Thailand recorded an 8% y-o-y increase in public consumption in the first quarter, while public investment was up 12.4%. The injection of capital helped boost activity and offset more sluggish growth in the private sector, where consumption rose by just 2.3%. Private investment, meanwhile, inched up a more muted 2.1%, according to the NESDB.
Double-digit growth in the construction and tourism sectors contributed significantly to the first-quarter results.
Thailand’s construction sector was up 11.2% y-o-y, supported by strong public investment flows. Increased spending on infrastructure and project development is likely to continue, pointing to a bright outlook for the construction sector and its related industries through 2016 and beyond.
The number of incoming tourists, meanwhile, surged by 15.5% to reach 9m, putting Thailand on track to meet its target of 33m arrivals for the year. The NESDB expects the tourism industry to generate revenues of BT1.68trn ($47.6bn) this year, accounting for 12% of GDP, up from 10% last year.
Hotels and the hospitality industry also benefitted from higher tourist volumes, with the broader services sector recording 15.8% growth.
Setbacks and slowdowns
The first quarter results were more muted for other industries, including manufacturing, agriculture and exports.
Thailand’s manufacturing industry, which accounts for around 30% of GDP, contracted by 0.3% y-o-y, weighed down by declining vehicle output and a slower growth in related industries.
Capacity utilisation in the manufacturing sector remained stagnant at 64% in May, below the historical average of 68%, and could remain at this level due to weak export growth.
Agricultural output, meanwhile, was down for a sixth consecutive quarter, slipping by 1.5% y-o-y on lower demand and adverse weather conditions caused by the El Niño climate pattern, which brought drought to much of Thailand in early 2016.
According to the BoT, exports contracted 1.4% in the first quarter, with the government citing lower commodity and oil prices as well as weak global demand. Among the key segments in decline were industrial goods (7.8%), electronics (5.3%) and agricultural products (2.8%).
A stronger Thai baht, which is up by nearly 2% against the dollar year-to-date, is also expected to curb demand for Thai exports, according to the BoT, which expects exports to decline by 2% over the year – a downward revision from the previous forecast of zero growth.
Fluctuating forecasts
Despite broadly positive early indicators for the year, some experts remain cautious. DBS Bank, for example, warned that weak private sector demand, combined with poor showings in manufacturing and agriculture, could weigh on the country’s full-year growth prospects.
Commenting in a report issued in May, the bank cautioned that ongoing sluggish growth in Thailand’s manufacturing sector could put jobs at risk. The industry currently provides employment for around 16% of Thailand’s workforce.
DBS Bank said full-year growth looked likely to fall short of 3.5%, while also noting that first-quarter growth would have eased to 1.5% if not been for the public sector’s contributions.

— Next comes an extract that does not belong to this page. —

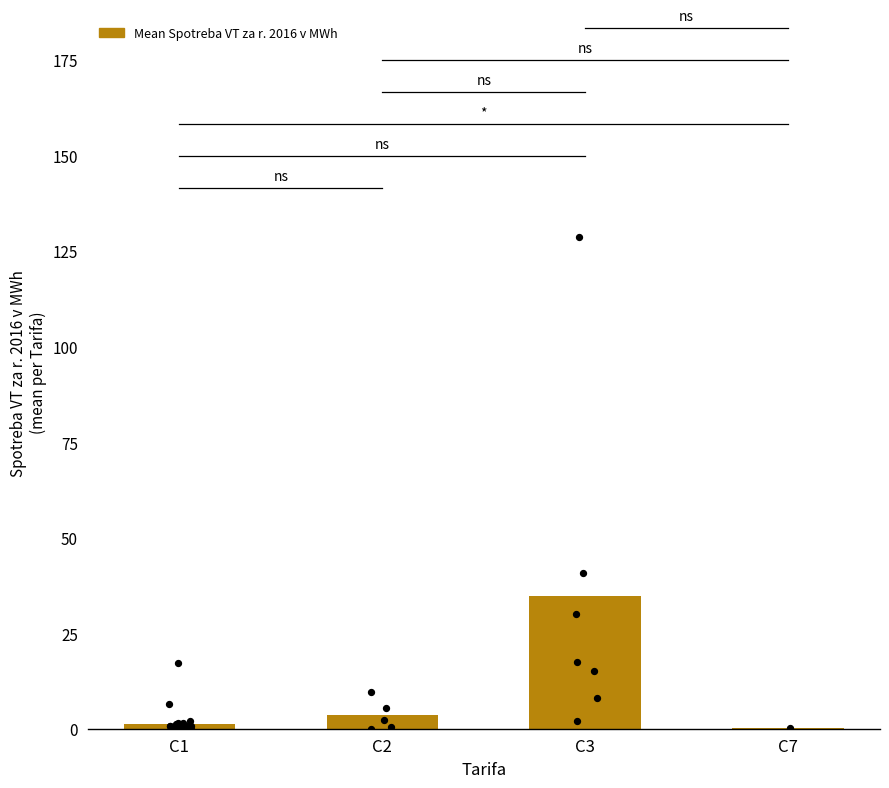

What is the change in value from C1 to C2?

+2.2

The bank’s prediction followed a move in March by the Asian Development Bank to lower its forecast for Thailand’s GDP growth this year from 3.5% to 3%, citing slower growth in key global economies.
Amid continued economic uncertainty, the BoT chose to hold its key one-day repo rate at 1.5% in May. Senior officials at the BoT cited concerns over financial stability, along with the weakened debt service ability of agricultural households and small businesses.